I would like to determine whether $C^\infty_0(I)$ is dense in the weighted $L^2$ space $L^2(I, r(x)dx)$, where $dx$ denotes standard Lebesgue measure on $\mathbb{R}$.
Here is my attempt so far. I simply try to leverage the fact that $C^\infty_0(I)$ is dense in the standard Lebesgue space $L^2(I,dx)$.
If $f \in L^2(I,rdx)$, then $f r^{1/2} \in L^2(I,dx)$, hence for any $\varepsilon > 0$, there exists $\varphi \in C^\infty_0(I)$ so that $$ \|\varphi - fr^{1/2} \|_{L^2(I,dx)}< \frac{\varepsilon}{2}. $$
So then for any $\psi \in C_0^\infty(I)$, $$ \|\psi - f \|_{L^2(I,rdx)} \le \| \psi - \varphi r^{-1/2} \|_{L^2(I,rdx)} + \|\varphi - fr^{1/2} \|_{L^2(I,dx)}< \| \psi - \varphi r^{-1/2} \|_{L^2(I,rdx)} + \frac{\varepsilon}{2}. $$
But now I can't seem to find a suitable way to choose $\psi$ so that I may control the term $\| \psi - \varphi r^{-1/2} \|_{L^2(I,rdx)} = \|r\psi - \varphi\|_{L^2(I,dx)}$.
Hints or solutions are greatly appreciated!
Take $a$ such that $\|f-f_a\|_{L^2(I,r)}$ is small, where $f_a(x)=f(x)1_{|f(x)\le a|}1_{x\in [-a,a]}$ is bounded compactly supported
Take $b$ such that $a\|r-r 1_{r(x)\le b^2}\|_{L^1[-a,a]}$ is small.

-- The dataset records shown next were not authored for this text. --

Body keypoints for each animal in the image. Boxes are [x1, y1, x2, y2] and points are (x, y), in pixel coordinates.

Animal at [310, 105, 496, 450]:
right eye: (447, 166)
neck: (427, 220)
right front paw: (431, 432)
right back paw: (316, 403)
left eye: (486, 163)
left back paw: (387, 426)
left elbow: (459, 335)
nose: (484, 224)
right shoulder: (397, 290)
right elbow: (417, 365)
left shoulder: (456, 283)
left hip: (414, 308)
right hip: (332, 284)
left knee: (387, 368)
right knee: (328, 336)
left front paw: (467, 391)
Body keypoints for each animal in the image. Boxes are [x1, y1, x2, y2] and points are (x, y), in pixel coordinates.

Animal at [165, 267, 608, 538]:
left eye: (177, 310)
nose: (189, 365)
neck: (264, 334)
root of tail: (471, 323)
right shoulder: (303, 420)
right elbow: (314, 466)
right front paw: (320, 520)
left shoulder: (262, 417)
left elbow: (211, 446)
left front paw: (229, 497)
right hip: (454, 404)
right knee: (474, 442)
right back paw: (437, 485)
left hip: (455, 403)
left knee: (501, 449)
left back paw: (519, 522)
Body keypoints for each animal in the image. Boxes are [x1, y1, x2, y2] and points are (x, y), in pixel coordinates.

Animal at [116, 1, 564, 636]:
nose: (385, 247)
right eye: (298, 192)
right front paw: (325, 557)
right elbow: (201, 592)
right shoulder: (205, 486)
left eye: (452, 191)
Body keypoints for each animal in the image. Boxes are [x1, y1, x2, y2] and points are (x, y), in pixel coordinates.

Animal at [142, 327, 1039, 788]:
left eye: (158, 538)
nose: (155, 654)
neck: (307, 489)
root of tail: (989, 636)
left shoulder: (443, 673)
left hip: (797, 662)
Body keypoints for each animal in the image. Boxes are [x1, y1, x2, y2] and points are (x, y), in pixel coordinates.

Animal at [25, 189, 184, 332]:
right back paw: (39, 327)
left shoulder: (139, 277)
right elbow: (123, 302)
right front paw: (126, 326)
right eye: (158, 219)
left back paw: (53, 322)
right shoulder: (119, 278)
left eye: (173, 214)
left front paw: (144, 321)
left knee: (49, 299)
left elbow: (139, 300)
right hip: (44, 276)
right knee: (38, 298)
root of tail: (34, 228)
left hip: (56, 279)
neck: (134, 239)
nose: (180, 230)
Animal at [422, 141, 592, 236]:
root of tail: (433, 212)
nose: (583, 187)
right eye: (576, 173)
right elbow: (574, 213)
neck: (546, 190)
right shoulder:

Take $\epsilon$ such that $ a \|r\|_{L^1(\pm [a,a+\epsilon])}$ is small
Take $\phi\in C^\infty_c[-a-\epsilon,a+\epsilon] ,|\phi(x)|\le a$ such that $b\|\phi-f_a\|_{L^2[-a,a]}$ is small
Thus $$\|\phi 1_{[-a,a]}-f_a\|_{L^2(I,r1_{r(x)\le b^2})}\le b\|\phi-f_a\|_{L^2[-a,a]}$$
Then $$\|\phi-f\|_{L^2(I,r)}\le \|\phi -f_a\|_{L^2(I,r)}+\|f-f_a\|_{L^2(I,r)}$$
$$\|\phi-f_a\|_{L^2(I,r)}\le \|\phi 1_{[-a,a]}-f_a\|_{L^2(I,r1_{r(x)\le b^2})}+2a\|r-r 1_{r(x)\le b^2}\|_{L^1[-a,a]}+\|\phi (1-1_{x\in [-a,a]})\|_{L^2(r,I)}$$